Not least of the reasons that many primary physicians are reluctant to treat chronic pain is their fear that a prescription of analgesics will lead to dependence or abuse, Dr. Kuritzky and Dr. McCarron said. They noted that patients often insist on pain medications even when clinicians are not convinced that these are in their best interest. The defense, according to Dr. Kuritzky, is for physicians to exercise their fiduciary duty.

“In our fiduciary capacity, we have been entrusted to act on behalf of the best interests of our patients,” Dr. Kuritzky explained. He urged clinicians to explain to patients when they feel a scheduled medication such as an opioid poses a greater potential for harm than benefit. This explanation, when offered with confidence, is persuasive for many patients, he said.

Dr. McCarron said it is important not to ignore the mind-body connection.
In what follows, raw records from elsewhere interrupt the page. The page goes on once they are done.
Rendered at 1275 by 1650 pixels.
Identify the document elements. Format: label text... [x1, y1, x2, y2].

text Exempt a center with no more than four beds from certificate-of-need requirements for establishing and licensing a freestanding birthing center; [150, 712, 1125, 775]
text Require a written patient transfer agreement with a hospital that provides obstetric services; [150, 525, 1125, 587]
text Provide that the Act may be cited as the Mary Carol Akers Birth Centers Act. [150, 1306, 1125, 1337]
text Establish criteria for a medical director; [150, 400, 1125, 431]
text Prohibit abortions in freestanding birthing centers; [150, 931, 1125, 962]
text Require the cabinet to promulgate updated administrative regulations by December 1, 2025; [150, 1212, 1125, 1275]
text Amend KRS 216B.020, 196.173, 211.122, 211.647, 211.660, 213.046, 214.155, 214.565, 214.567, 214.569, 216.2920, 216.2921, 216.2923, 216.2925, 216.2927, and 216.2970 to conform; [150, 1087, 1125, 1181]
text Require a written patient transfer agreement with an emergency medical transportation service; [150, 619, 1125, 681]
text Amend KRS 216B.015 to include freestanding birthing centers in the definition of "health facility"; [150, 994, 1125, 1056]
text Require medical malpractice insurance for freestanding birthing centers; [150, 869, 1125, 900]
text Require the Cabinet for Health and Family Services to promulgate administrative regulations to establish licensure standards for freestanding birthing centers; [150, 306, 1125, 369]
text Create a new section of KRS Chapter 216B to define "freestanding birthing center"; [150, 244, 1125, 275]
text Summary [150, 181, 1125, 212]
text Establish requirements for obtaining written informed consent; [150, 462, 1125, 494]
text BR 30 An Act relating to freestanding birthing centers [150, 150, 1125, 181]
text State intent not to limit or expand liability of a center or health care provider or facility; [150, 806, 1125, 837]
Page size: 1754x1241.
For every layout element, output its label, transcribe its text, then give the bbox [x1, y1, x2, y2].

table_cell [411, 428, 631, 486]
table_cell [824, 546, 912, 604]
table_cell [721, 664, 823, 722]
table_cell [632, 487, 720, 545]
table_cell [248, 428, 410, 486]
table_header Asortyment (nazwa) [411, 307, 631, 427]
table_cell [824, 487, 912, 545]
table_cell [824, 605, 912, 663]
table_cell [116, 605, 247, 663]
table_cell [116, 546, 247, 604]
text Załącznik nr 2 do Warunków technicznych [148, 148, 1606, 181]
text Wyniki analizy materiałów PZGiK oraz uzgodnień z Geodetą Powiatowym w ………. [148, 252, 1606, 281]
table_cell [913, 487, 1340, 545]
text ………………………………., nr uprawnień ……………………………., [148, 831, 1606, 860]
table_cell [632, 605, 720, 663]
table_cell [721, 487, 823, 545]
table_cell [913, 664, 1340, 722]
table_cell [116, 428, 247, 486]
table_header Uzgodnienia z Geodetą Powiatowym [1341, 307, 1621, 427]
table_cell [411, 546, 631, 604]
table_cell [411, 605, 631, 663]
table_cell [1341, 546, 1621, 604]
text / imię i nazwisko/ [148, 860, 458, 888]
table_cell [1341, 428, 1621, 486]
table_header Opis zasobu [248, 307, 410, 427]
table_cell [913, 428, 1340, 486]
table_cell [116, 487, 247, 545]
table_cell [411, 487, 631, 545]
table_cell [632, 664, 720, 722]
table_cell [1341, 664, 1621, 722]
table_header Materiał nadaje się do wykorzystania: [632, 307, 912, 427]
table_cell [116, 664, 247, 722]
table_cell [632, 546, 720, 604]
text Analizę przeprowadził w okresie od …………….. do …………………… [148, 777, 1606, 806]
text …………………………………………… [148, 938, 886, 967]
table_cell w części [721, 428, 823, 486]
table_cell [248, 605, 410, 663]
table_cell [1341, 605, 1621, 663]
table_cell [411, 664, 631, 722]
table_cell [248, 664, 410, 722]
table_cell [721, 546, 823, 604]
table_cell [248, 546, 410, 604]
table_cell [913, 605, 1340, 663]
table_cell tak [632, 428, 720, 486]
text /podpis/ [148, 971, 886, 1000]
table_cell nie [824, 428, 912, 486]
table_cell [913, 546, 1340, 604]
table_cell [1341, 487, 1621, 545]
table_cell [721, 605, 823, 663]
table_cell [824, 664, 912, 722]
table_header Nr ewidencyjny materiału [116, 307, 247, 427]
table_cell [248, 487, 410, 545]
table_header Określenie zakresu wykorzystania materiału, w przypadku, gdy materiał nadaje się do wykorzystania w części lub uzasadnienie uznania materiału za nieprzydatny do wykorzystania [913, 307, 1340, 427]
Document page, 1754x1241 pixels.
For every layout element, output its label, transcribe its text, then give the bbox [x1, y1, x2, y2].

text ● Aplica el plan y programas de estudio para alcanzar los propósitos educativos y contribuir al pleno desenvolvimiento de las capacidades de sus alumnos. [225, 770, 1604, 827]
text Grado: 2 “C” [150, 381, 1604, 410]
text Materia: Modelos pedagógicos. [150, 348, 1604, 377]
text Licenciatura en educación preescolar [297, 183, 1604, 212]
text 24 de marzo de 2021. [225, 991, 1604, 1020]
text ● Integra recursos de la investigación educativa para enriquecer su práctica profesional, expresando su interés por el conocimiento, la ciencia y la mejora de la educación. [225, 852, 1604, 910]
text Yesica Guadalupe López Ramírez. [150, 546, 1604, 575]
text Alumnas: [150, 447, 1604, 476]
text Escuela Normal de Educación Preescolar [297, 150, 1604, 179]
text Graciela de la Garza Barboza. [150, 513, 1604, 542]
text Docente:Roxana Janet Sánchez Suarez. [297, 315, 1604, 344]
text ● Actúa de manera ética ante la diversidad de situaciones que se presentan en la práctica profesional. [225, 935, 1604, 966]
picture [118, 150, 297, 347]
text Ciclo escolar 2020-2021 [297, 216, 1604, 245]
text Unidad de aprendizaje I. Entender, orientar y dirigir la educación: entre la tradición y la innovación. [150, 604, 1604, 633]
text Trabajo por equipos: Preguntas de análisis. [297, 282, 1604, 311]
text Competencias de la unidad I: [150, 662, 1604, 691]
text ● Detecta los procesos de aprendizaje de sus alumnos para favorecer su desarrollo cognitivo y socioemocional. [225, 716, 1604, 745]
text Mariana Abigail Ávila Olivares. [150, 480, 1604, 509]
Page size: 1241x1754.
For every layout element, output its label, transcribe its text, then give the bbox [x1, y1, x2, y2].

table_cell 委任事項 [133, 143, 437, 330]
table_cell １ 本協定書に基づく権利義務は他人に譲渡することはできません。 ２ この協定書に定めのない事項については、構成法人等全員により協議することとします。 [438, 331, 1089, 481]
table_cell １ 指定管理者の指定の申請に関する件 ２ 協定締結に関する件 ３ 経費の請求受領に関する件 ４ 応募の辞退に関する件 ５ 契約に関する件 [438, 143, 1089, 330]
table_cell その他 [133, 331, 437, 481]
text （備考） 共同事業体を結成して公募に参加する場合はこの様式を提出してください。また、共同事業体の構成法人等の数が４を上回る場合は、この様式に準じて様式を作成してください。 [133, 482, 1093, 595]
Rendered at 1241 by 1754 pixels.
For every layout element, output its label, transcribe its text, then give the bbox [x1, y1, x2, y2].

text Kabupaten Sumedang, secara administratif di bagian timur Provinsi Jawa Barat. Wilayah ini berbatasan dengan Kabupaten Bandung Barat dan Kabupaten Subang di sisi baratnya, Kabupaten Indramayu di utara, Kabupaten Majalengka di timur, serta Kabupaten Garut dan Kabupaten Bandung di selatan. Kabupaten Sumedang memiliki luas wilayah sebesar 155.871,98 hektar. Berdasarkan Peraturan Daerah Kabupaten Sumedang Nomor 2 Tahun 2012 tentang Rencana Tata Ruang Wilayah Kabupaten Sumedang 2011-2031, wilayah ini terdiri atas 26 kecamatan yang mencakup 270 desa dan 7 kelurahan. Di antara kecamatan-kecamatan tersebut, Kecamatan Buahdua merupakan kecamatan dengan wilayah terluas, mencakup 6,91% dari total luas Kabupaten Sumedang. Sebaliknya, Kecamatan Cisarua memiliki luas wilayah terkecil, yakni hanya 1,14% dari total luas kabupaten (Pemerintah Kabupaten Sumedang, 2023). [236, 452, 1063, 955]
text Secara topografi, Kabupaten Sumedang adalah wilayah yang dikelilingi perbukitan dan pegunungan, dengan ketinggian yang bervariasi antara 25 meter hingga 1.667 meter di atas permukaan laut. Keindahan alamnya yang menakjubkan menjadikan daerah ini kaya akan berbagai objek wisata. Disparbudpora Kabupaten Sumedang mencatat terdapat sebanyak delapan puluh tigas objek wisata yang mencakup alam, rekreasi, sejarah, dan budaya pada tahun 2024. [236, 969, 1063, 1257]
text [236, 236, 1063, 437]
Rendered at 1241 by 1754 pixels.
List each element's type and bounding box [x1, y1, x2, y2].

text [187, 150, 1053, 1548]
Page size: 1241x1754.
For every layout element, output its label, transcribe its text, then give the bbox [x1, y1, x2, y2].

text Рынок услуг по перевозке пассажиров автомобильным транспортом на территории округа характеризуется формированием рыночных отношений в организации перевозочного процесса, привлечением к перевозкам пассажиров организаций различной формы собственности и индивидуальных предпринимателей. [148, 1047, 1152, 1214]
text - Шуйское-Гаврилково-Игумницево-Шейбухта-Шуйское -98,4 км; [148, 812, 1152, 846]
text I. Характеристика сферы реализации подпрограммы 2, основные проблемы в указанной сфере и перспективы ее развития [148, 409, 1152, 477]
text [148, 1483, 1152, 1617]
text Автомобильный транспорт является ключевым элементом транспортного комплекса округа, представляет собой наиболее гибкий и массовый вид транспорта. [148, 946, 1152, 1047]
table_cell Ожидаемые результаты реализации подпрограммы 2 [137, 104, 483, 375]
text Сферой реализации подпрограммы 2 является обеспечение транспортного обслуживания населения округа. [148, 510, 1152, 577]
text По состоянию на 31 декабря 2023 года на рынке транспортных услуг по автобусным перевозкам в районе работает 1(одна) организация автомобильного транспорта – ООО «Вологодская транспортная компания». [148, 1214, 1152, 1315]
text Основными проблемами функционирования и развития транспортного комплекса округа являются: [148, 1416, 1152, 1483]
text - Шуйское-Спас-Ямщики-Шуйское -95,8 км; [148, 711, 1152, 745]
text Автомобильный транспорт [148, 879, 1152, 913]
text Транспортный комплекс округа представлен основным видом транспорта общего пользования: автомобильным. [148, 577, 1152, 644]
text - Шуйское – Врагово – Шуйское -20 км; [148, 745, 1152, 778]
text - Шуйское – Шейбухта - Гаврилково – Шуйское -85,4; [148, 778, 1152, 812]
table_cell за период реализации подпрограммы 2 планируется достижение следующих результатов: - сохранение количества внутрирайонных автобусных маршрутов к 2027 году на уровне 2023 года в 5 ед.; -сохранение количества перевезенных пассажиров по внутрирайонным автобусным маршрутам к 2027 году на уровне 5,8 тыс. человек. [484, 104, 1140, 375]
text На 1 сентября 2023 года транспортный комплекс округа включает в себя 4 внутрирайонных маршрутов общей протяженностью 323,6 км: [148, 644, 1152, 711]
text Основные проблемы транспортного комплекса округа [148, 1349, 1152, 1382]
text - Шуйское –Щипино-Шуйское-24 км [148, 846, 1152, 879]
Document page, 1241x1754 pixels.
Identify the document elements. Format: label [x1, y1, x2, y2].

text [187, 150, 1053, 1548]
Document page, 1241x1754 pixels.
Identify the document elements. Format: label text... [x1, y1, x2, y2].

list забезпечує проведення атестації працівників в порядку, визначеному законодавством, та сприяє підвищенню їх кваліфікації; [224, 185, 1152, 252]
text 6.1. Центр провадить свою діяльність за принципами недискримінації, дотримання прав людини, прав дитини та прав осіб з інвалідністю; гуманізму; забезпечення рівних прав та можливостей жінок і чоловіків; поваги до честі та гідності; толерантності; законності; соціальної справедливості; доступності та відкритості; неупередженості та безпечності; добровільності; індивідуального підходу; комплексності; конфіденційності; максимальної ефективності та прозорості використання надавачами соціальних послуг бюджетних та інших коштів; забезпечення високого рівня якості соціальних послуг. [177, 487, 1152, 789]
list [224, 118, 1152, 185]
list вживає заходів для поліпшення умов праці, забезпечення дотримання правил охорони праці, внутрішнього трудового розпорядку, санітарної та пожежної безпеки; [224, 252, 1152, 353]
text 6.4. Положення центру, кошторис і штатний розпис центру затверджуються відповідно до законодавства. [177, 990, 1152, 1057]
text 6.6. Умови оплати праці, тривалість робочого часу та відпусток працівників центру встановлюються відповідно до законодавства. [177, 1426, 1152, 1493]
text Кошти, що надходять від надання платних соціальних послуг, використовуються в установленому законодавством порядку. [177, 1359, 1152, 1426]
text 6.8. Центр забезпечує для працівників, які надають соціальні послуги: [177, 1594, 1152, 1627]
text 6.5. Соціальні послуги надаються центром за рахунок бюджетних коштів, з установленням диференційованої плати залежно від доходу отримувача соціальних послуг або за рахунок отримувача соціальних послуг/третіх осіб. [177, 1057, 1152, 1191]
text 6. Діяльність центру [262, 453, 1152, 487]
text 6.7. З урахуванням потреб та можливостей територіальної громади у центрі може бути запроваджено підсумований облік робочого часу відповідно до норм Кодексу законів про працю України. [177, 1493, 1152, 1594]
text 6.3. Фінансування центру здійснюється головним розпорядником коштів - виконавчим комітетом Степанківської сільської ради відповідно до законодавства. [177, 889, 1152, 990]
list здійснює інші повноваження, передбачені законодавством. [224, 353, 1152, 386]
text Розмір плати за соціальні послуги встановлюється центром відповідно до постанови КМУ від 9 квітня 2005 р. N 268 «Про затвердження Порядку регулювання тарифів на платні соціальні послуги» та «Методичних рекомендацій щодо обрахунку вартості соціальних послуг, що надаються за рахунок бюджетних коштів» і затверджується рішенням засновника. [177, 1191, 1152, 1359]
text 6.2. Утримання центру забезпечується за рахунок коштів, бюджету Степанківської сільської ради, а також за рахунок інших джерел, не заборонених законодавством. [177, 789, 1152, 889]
Pain often has an emotional component even when a physical basis is present. He suggested that primary care physicians often are uncomfortable with the psychosomatic aspect common to chronic pain. But this discomfort prove counterproductive.

“Authentic suffering and distress from the symptom or symptoms should be the diagnostic and treatment focus” independent of etiology, Dr. McCarron maintained. He suggested that clinicians who can develop empathy for the very real symptoms of pain are better prepared to pursue the steps needed to bring chronic pain under control.

Dr. Kuritzky and Dr. McCarron reported no conflicts of interest. Global Academy and this organization are owned by the same company.